General Electric’s (NYSE:GE) bid to pay $7.4 billion in cash to combine its sector assets with Baker Hughes (NYSE:BHI) may be its biggest-ever deal in the oil and gas industry. GE will pay Baker Hughes a special dividend of $17.50 a share for a stake of 62.5 percent in the new company and contribute its GE Oil & Gas business to the joint venture. GE’s current stock price implies a $25 billion valuation for its oil and gas business.

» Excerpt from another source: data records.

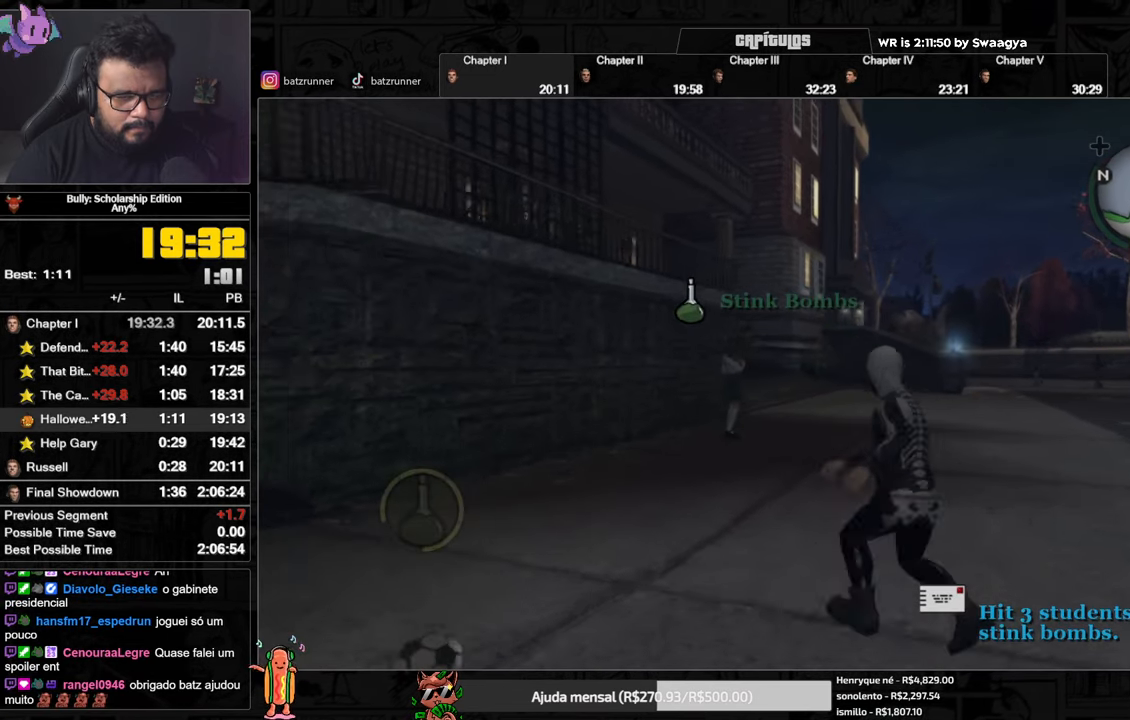
{"buttons": ["A"], "left_stick": "up-right", "right_stick": "center", "events": [[17, "A", "down"], [83, "A", "up"], [117, "A", "down"], [167, "A", "up"], [250, "A", "down"], [284, "A", "up"], [367, "A", "down"], [400, "A", "up"], [400, "left_stick", "up-right"], [501, "A", "down"]]}
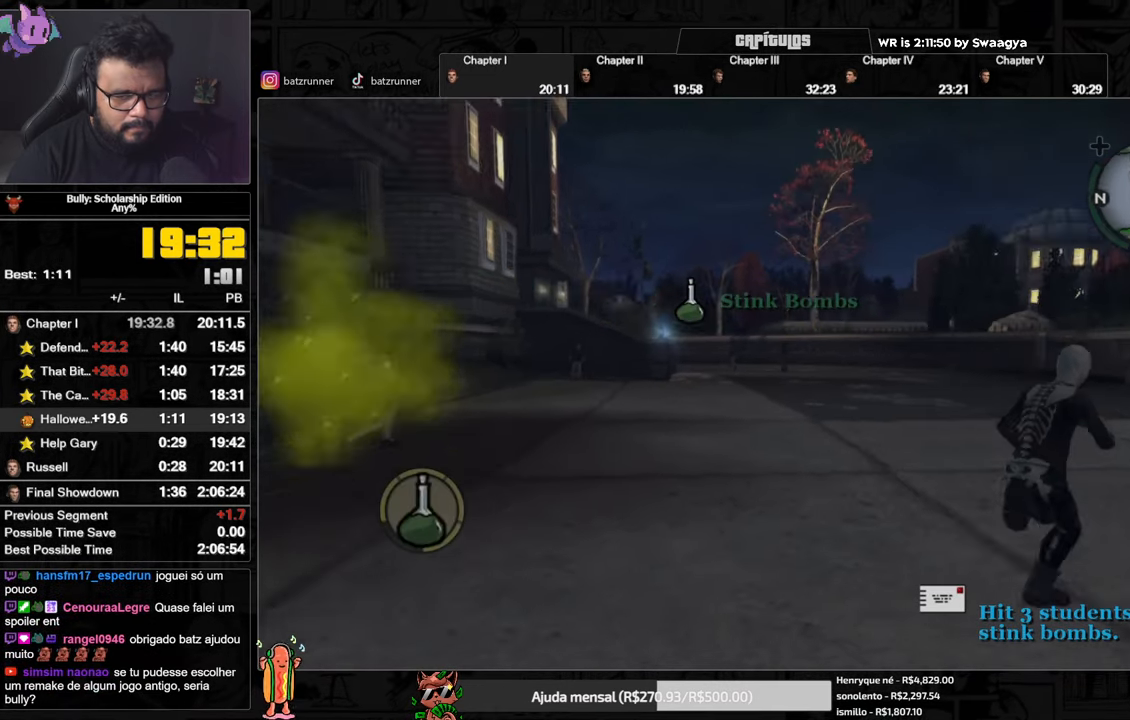
{"buttons": ["L2", "R2"], "left_stick": "up", "right_stick": "center", "events": [[33, "A", "up"], [100, "A", "down"], [166, "A", "up"], [300, "A", "down"], [300, "left_stick", "up"], [383, "A", "up"], [383, "L2", "down"], [500, "R2", "down"]]}
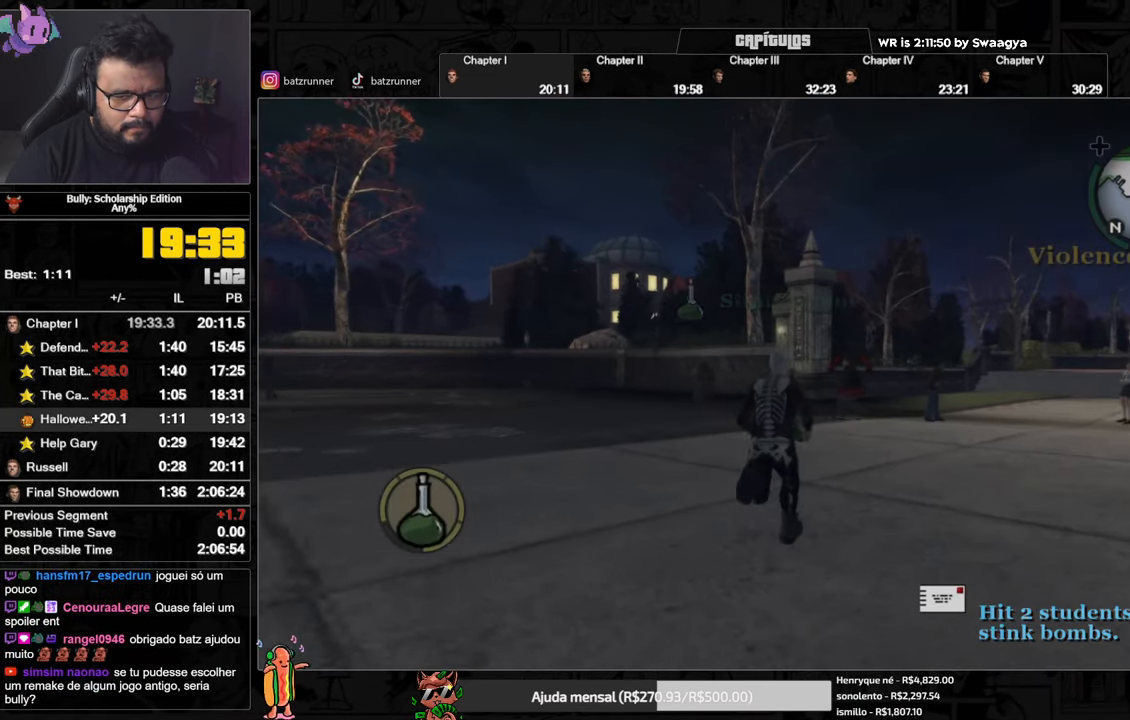
{"buttons": ["L2"], "left_stick": "up", "right_stick": "center", "events": [[67, "R2", "up"], [284, "A", "down"], [317, "A", "up"], [400, "A", "down"], [450, "A", "up"]]}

The deal, struck by GE CEO Jeff Immelt, would give him an operation that will be larger than Halliburton by revenues and close to industry leader, Schlumberger. The deal would increase the scale of both businesses and yield $1.6 billion in operating synergies by 2020, according to a statement from GE. The new company will supply drilling equipment and services to many of the world’s largest oil and gas companies. The combined operations are expected to generate annual revenues of $32 billion.

The new company will be led by GE Oil & Gas CEO Lorenzo Simonelli and chaired by Immelt. Baker Hughes CEO Martin Craighead will serve as vice chairman. The board of the new company will have nine directors, five appointed by GE and four by Baker Hughes, and the remaining executive team will be a combination of existing leaders from both companies. Centerview Partners and Morgan Stanley are serving as financial advisors to GE, while Goldman Sachs is advising Baker Hughes. Shearman & Sterling is acting as legal advisor to GE, while Davis Polk is Baker Hughes legal advisor.

When oil prices were far higher just three years ago, GE’s oil and gas businesses was one of its fastest growing businesses. Then, a two-year downturn in oil prices caused many in the industry to freeze drilling developments and pull back on capital expenditures to conserve cash. Baker Hughes, the third largest supplier of oil equipment, has suffered a string of quarterly losses due to the downturn.

In recent years, GE has shed its financial services operations by spinning off Synchrony Financial and divesting its GE Capital business. The company has also sold $18 billion in real estate investments to Blackstone Group. These moves have released tens of billions of dollars in capital for GE to invest or return to shareholders. In recent years, the company has also acquired Dresser Industries, Lufkin Industries, Cameron International’s Reciprocal Compression business, and Wood Group’s support division, Wellstream.